* _Work to complete_
What lines in the listing include "employed"? Return a copy of each.

* _Material for the task_
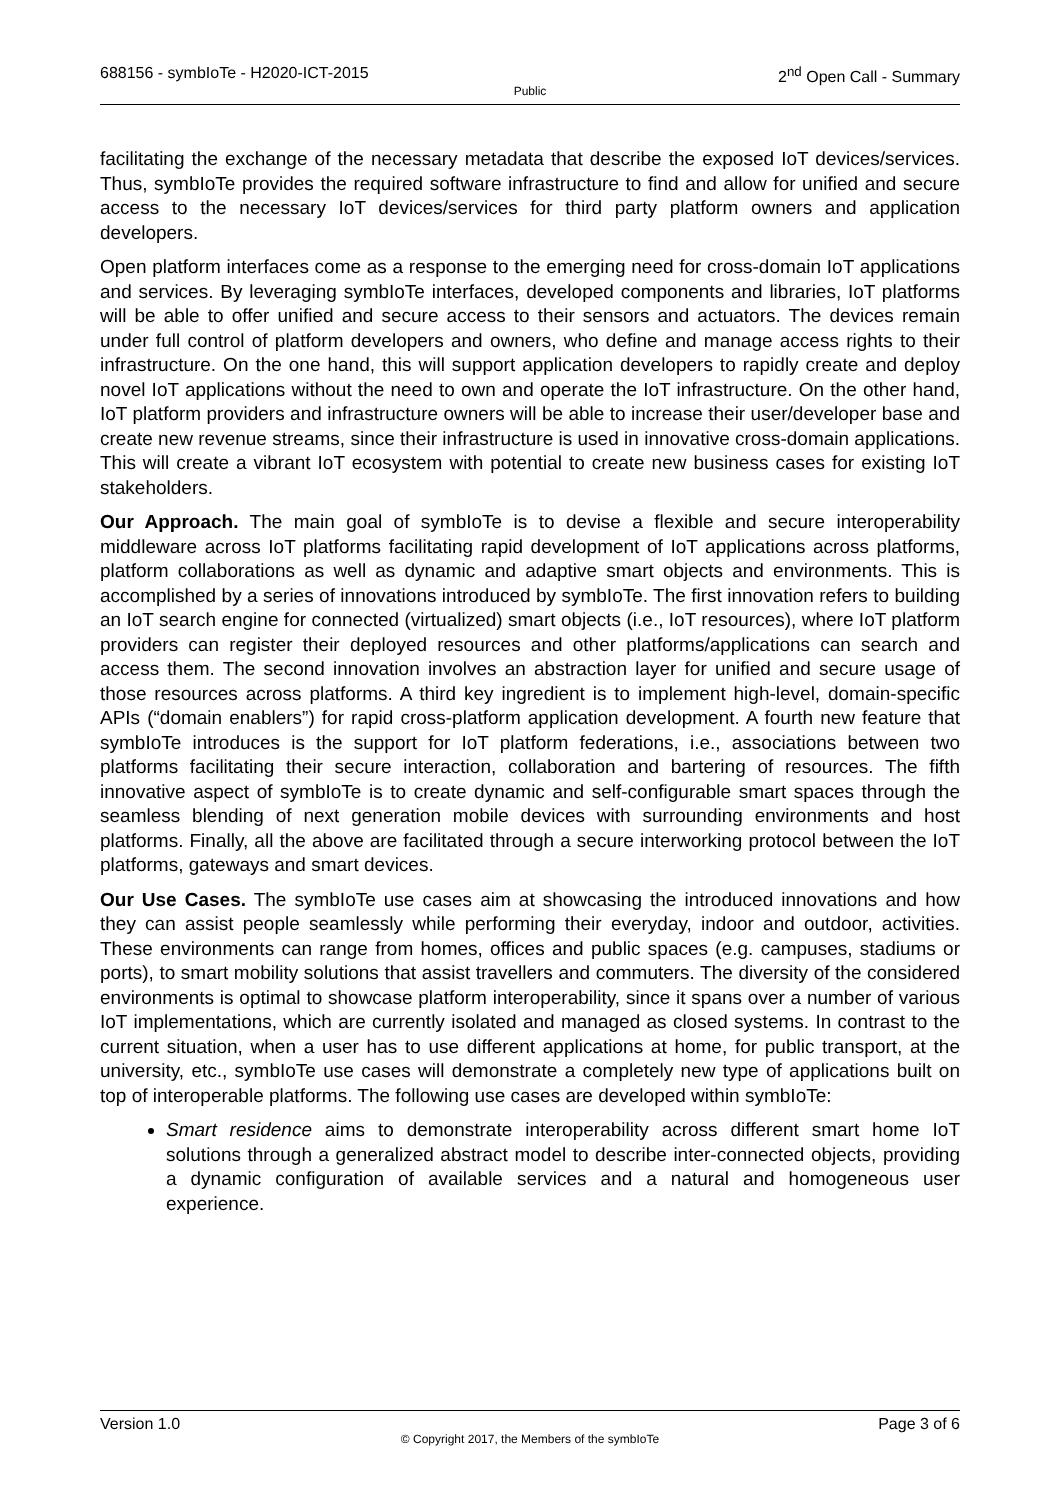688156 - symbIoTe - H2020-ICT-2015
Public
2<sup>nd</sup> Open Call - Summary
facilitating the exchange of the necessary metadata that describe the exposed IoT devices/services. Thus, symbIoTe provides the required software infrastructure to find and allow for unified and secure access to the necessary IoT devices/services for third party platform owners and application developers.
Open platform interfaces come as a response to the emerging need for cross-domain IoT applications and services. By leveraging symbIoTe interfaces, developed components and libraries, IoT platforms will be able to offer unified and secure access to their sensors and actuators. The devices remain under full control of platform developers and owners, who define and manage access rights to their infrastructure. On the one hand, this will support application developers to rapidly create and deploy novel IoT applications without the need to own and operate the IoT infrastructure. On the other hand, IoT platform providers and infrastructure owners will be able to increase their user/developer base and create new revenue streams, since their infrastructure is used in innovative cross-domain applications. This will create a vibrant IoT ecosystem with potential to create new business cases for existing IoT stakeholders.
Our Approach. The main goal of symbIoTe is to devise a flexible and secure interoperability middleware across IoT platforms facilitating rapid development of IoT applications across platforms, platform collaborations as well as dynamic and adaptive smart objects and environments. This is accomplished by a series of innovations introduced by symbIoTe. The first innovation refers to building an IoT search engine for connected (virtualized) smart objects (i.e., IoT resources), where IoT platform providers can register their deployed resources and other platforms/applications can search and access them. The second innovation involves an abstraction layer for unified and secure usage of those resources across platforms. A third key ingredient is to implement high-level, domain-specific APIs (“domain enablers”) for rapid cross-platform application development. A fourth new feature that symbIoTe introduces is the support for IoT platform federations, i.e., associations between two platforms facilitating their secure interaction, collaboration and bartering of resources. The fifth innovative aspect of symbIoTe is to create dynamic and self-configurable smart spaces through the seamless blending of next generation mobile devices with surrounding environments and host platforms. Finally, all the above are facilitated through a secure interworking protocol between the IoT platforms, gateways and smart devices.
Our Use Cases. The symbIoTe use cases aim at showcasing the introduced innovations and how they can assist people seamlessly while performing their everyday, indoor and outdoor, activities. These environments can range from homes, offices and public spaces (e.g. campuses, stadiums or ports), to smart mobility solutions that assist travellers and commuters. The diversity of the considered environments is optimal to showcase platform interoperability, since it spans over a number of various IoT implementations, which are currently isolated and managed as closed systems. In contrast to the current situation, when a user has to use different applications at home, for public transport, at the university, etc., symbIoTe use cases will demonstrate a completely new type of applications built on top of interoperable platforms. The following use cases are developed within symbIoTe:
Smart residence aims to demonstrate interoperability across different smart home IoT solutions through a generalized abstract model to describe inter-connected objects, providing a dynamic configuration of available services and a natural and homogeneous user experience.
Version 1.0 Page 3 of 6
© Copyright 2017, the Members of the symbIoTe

...

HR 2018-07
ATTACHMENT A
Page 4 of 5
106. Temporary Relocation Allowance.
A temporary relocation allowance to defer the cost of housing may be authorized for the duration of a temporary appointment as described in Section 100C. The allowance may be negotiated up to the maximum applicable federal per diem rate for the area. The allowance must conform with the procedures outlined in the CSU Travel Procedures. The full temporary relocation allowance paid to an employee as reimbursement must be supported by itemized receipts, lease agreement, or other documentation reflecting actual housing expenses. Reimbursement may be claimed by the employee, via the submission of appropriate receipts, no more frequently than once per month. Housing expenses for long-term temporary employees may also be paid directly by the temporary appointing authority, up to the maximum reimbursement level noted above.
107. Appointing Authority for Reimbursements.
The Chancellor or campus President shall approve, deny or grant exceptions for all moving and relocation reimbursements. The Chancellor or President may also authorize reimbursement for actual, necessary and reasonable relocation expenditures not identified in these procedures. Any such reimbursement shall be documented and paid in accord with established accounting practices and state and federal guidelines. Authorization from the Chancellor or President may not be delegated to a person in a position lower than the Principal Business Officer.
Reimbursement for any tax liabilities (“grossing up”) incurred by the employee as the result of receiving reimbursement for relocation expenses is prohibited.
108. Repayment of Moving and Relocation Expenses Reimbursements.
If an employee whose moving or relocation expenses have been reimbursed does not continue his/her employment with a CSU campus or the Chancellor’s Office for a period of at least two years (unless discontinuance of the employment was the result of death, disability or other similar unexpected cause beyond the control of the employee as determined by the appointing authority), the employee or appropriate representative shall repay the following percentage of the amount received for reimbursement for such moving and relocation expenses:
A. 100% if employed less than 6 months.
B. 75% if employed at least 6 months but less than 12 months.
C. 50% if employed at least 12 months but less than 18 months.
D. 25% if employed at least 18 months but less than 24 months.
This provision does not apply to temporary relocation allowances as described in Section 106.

* _Output of the task_
A. 100% if employed less than 6 months.
B. 75% if employed at least 6 months but less than 12 months.
C. 50% if employed at least 12 months but less than 18 months.
D. 25% if employed at least 18 months but less than 24 months.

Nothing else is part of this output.